* [PROVIDED TEXT]
⁂
Your article "Nigerians' Hopes In Elected Leader Fade" is a sad but true commentary on the reality that far too often in Africa, the desire of the people to remove leaders from power, in whom they are dissatisfied, results in the emergence of a successor who is unable to solve the deep economic problems that really are as much the root of the dissatisfaction of the populace as the often-talked about corruption of the previous leader. Nigerians are learning, the painful way, that it is not enough to remove a "corrupt dictator" if his successor can't promote economic development and growth.

I can remember my days in Staten Island, New York, particularly in 1996, when I would catch rides with the borough's numerous "dollar van" drivers. Some of my favorite drivers were from Nigeria and we spent the whole summer, it seemed, talking about General Sani Abacha who at the time was leading Nigeria. The Nigerians that I spoke to were very displeased with Abacha's rule and although they recognized the shortcomings of his political opponents, they wanted Abacha out, at all costs.
⁂
* [THE DATA]
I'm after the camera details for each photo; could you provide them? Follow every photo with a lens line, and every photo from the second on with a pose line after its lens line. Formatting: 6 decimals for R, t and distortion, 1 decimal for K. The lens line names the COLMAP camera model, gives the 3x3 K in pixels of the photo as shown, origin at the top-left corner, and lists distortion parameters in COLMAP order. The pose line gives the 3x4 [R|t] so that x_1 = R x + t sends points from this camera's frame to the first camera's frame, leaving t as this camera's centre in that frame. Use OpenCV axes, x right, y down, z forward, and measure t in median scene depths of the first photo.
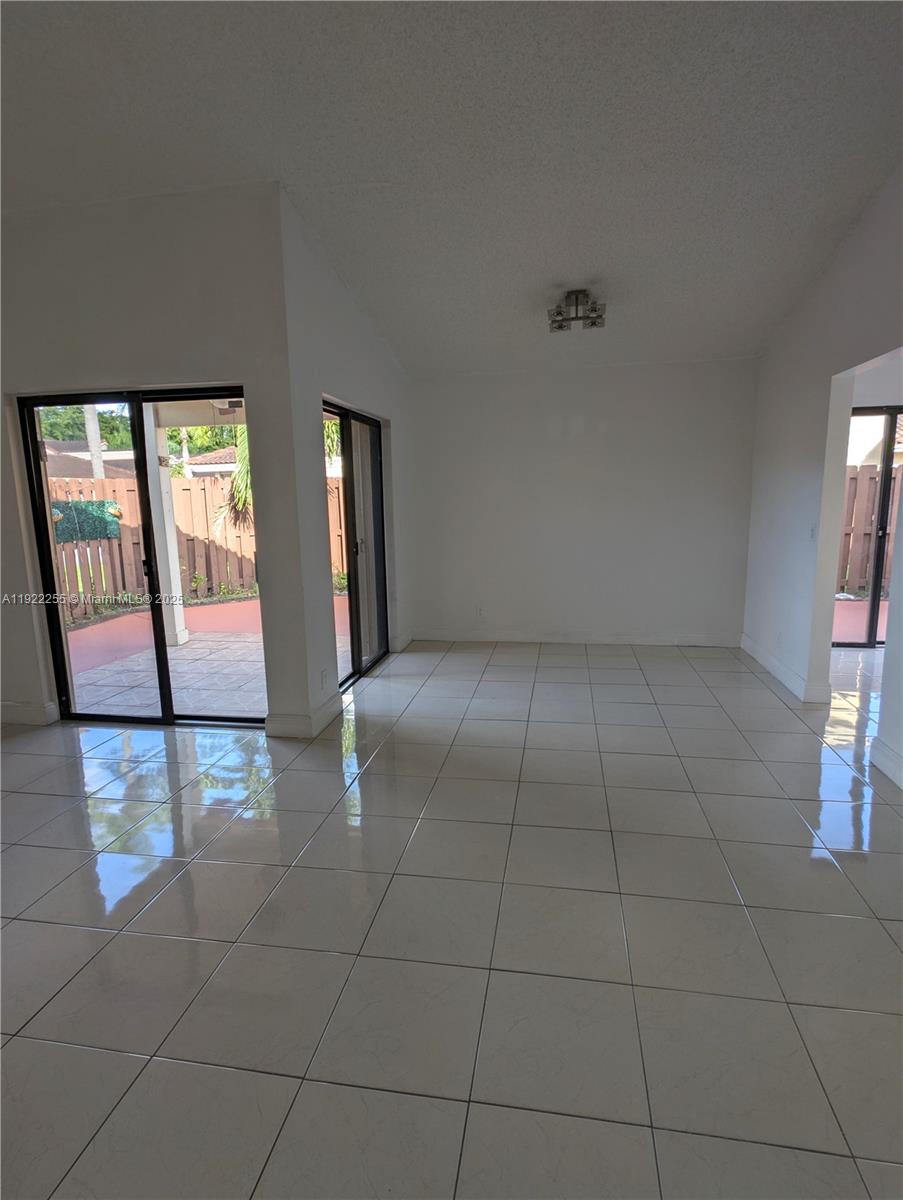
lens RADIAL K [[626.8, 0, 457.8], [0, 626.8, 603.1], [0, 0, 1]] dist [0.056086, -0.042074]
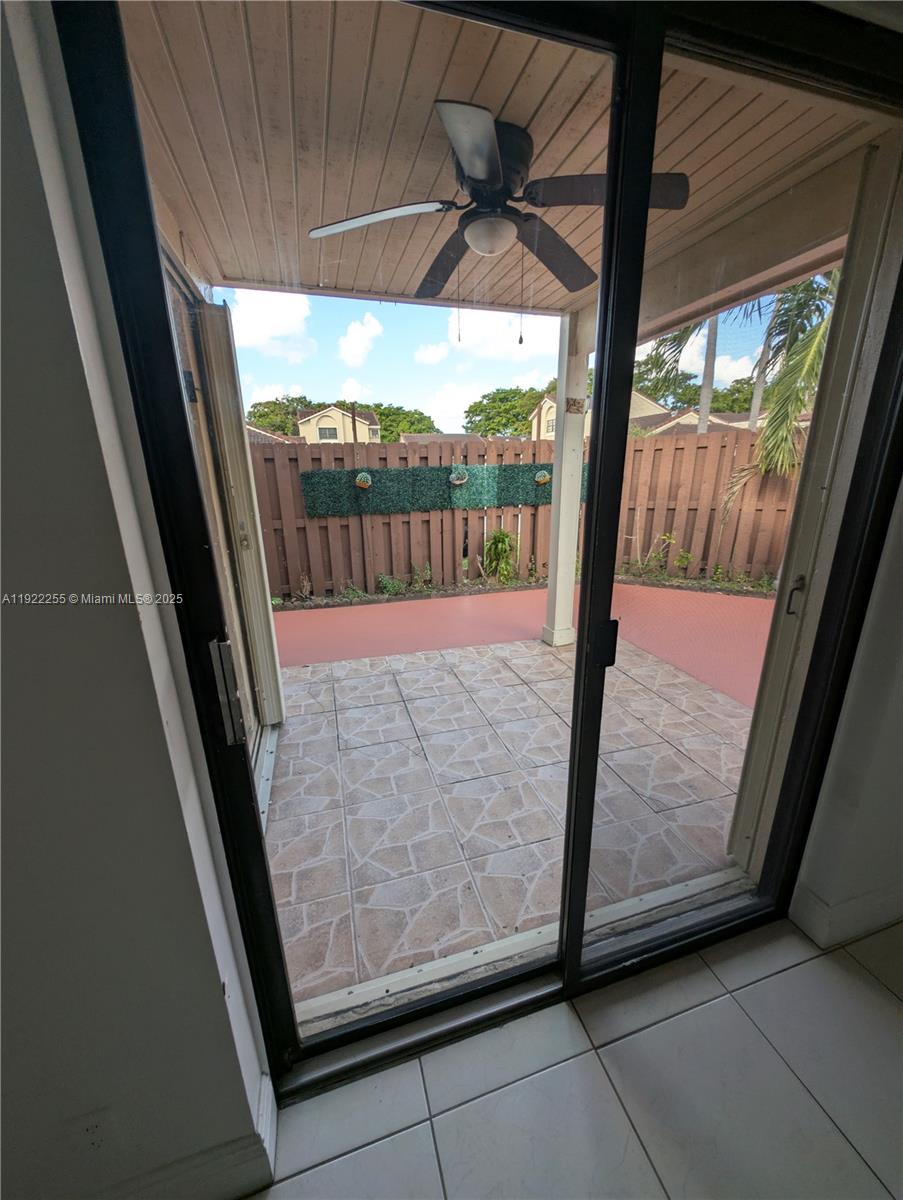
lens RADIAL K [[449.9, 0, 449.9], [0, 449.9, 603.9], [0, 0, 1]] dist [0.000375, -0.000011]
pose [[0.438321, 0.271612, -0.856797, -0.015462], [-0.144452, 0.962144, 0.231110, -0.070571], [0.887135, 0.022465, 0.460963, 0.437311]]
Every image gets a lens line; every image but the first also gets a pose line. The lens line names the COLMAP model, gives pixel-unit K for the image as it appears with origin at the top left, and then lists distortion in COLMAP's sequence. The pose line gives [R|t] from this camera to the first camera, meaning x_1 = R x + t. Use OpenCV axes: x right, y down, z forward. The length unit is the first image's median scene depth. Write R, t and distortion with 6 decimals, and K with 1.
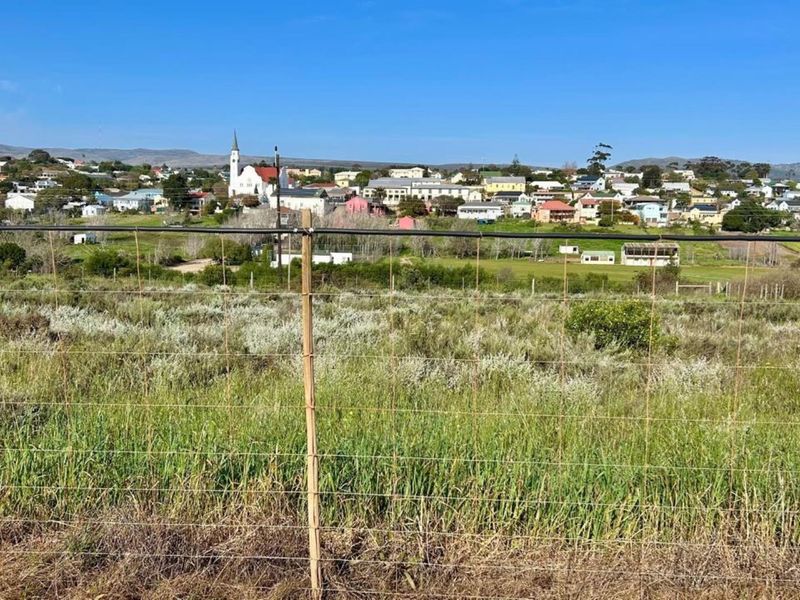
⁂
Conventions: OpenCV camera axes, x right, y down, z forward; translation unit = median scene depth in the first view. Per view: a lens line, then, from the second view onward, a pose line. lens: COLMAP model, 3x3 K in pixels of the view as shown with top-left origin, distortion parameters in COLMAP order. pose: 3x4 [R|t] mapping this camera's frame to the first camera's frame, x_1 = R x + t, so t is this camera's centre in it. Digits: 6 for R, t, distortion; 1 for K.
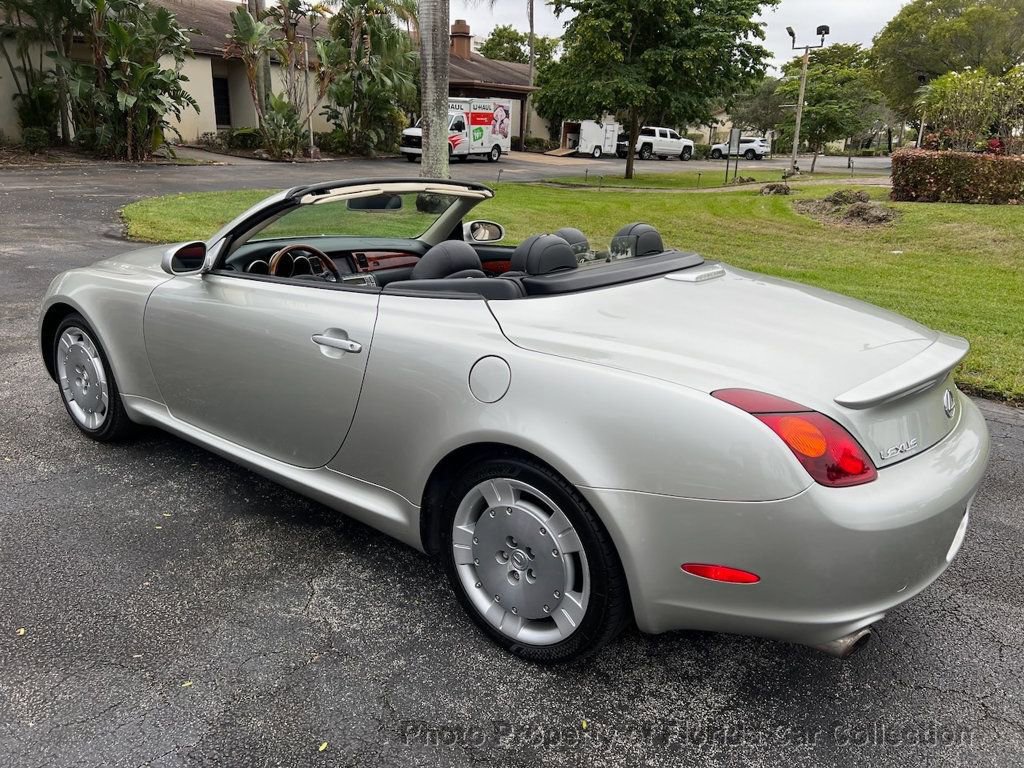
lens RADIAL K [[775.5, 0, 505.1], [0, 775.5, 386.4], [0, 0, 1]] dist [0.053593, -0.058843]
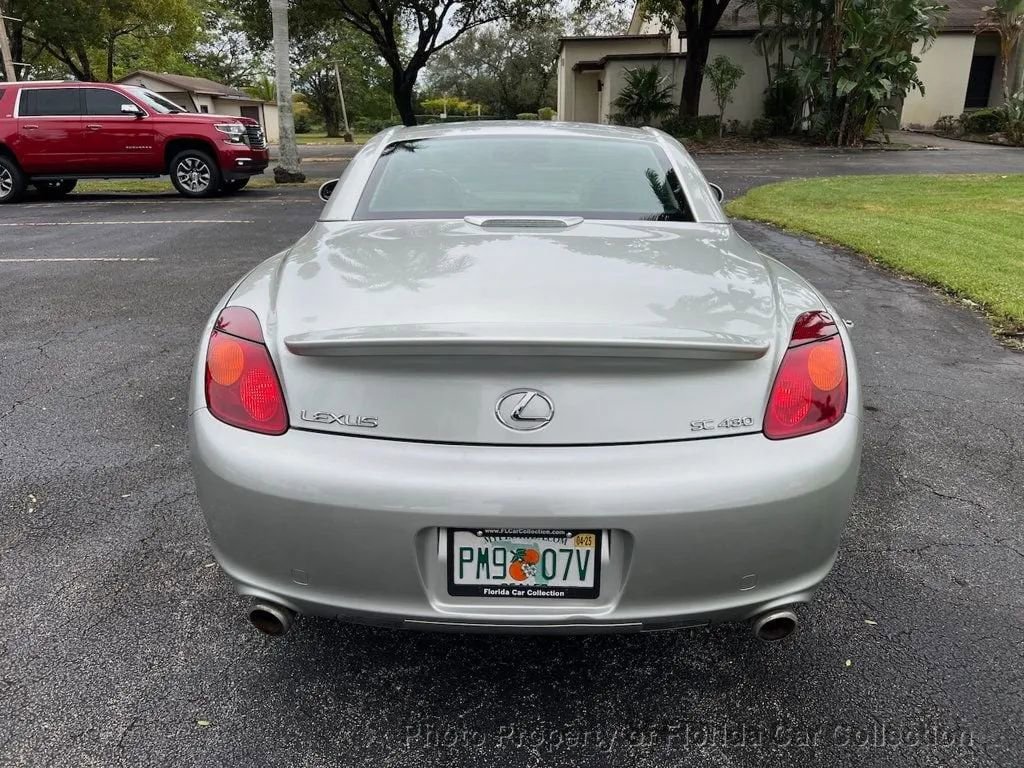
⁂
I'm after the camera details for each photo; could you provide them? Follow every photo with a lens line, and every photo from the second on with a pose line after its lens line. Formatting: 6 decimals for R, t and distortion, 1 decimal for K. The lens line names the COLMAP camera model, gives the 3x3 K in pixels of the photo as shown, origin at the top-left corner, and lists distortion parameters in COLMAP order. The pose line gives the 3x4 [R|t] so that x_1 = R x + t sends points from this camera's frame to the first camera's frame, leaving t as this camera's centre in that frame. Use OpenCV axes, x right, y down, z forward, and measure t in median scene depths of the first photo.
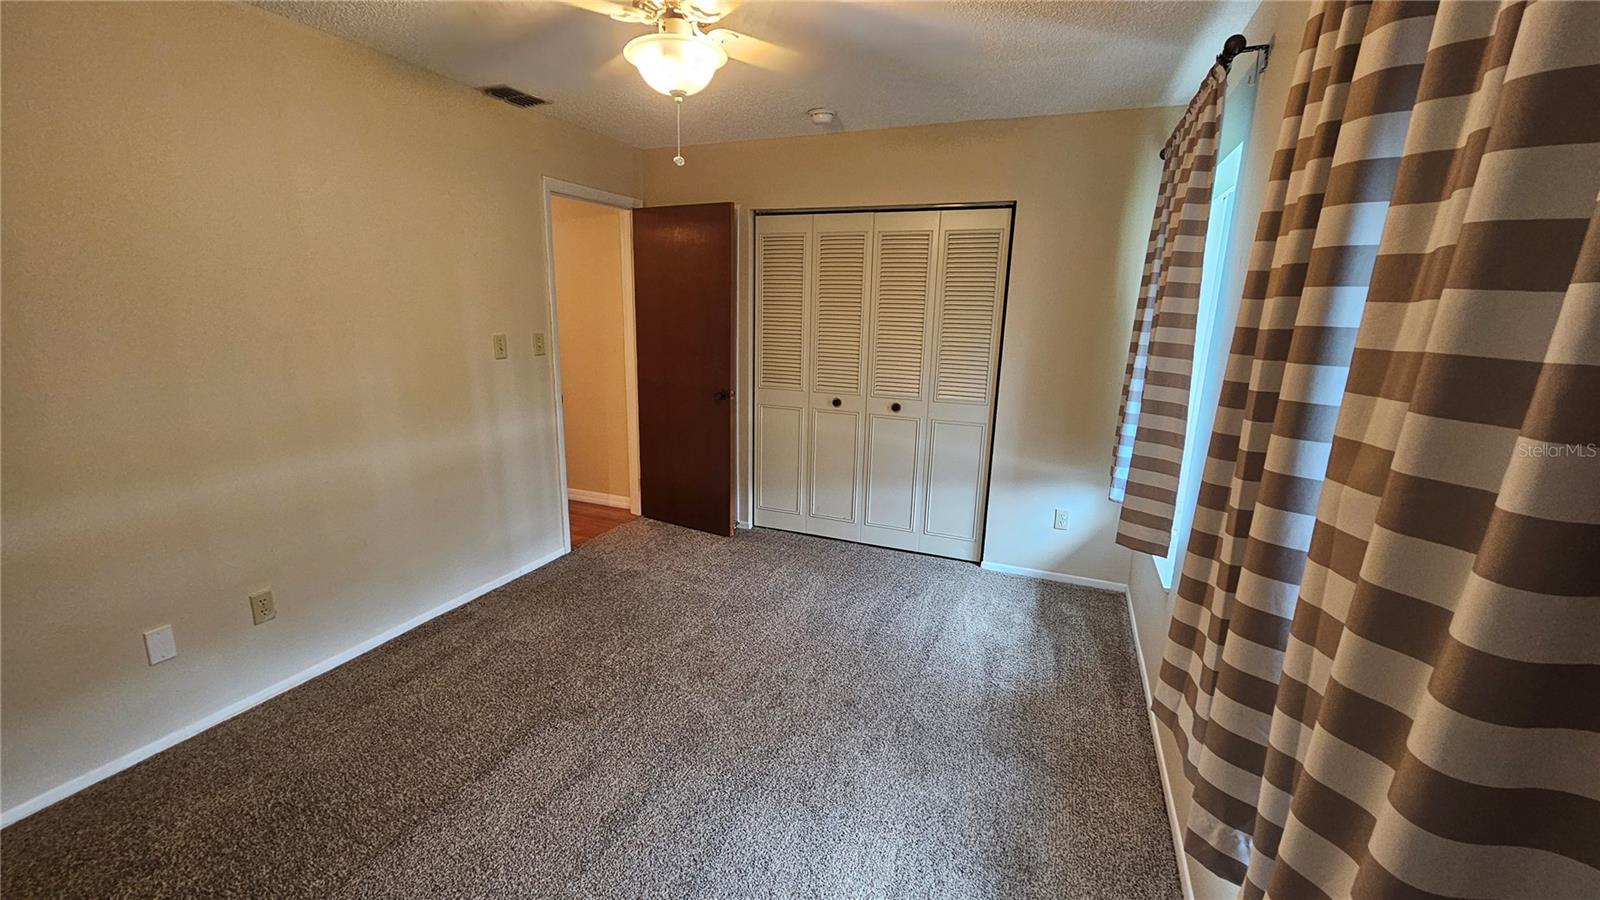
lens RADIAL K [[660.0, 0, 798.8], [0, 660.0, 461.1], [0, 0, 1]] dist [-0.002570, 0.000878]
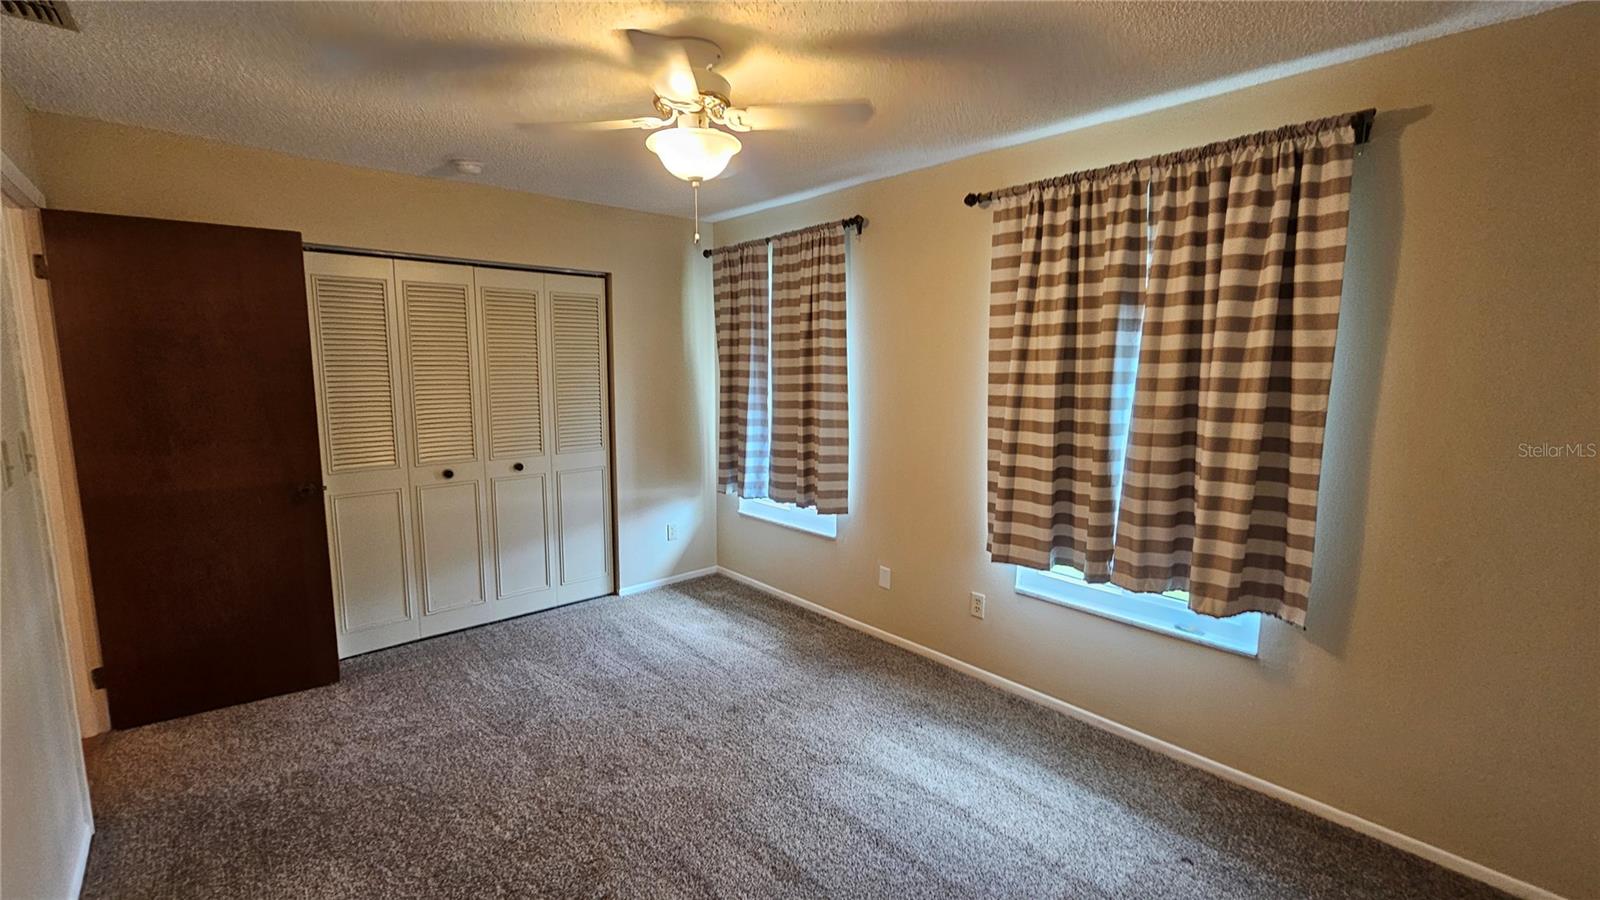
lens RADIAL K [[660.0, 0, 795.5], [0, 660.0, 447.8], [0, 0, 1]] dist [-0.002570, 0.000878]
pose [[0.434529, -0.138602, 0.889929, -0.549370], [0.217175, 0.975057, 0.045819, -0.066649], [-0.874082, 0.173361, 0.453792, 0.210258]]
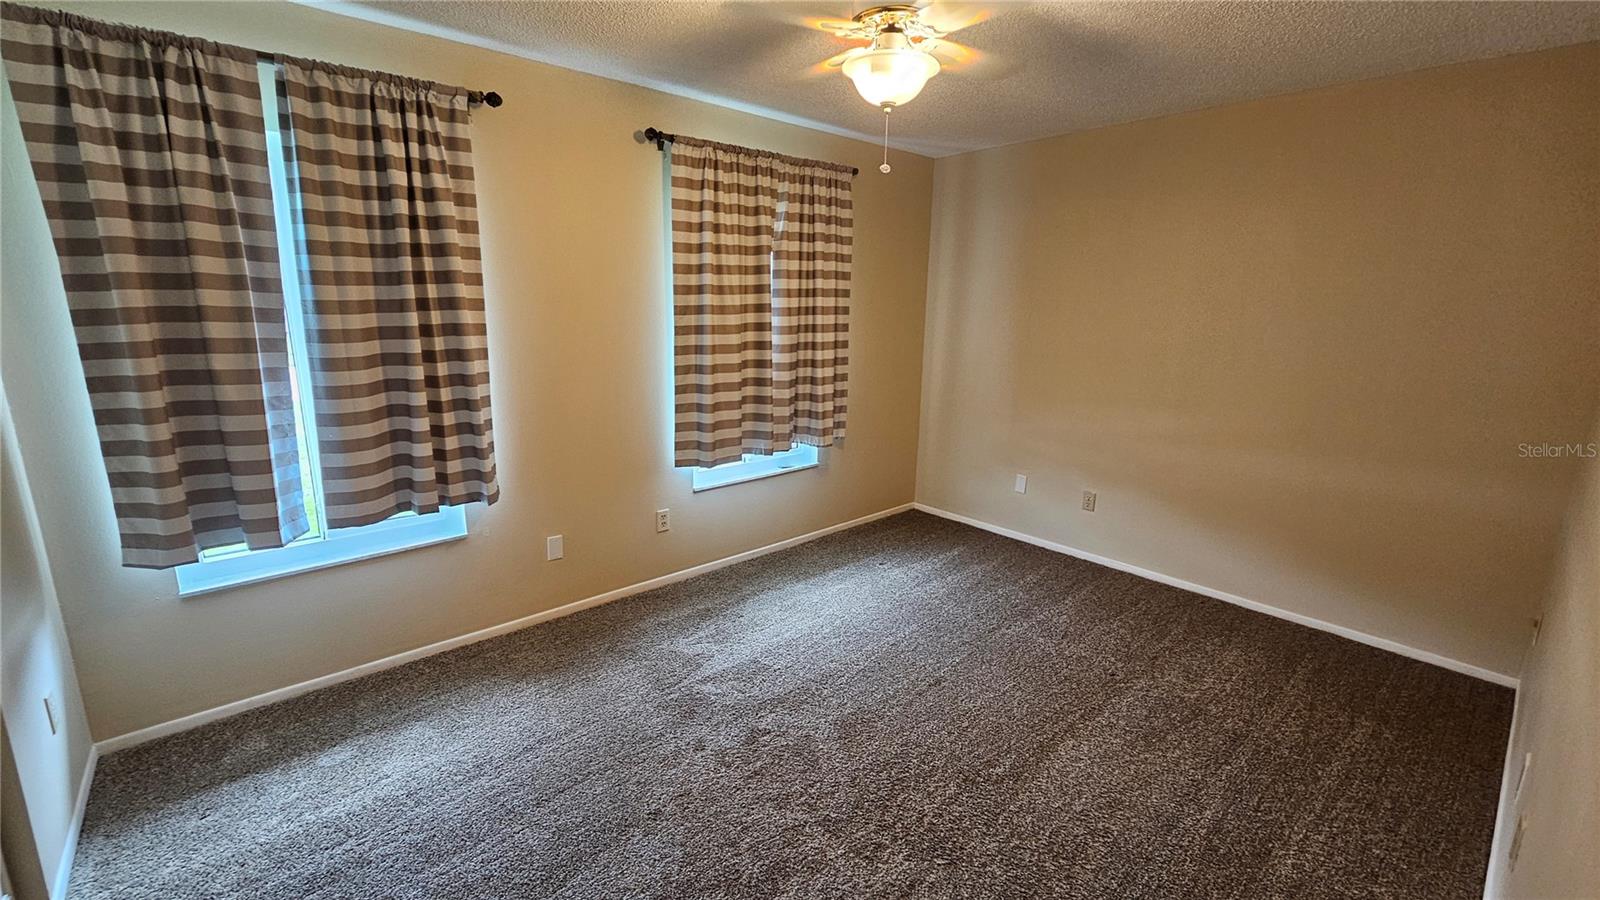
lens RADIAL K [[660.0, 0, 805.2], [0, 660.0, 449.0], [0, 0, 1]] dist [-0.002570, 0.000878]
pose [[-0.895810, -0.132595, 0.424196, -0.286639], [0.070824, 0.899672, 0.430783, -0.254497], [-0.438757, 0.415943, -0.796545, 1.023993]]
⁂
* [WHAT THE EXERCISE ASKS] In the letter about Nigerian leadership, why is it not enough to remove a "corrupt dictator"? Answer in one to three sentences.

* [WRITTEN REPLY] The successor may be unable to promote economic development and growth. The people's dissatisfaction stems as much from deep economic problems as from the previous leader's corruption, so removing him alone does not address its roots.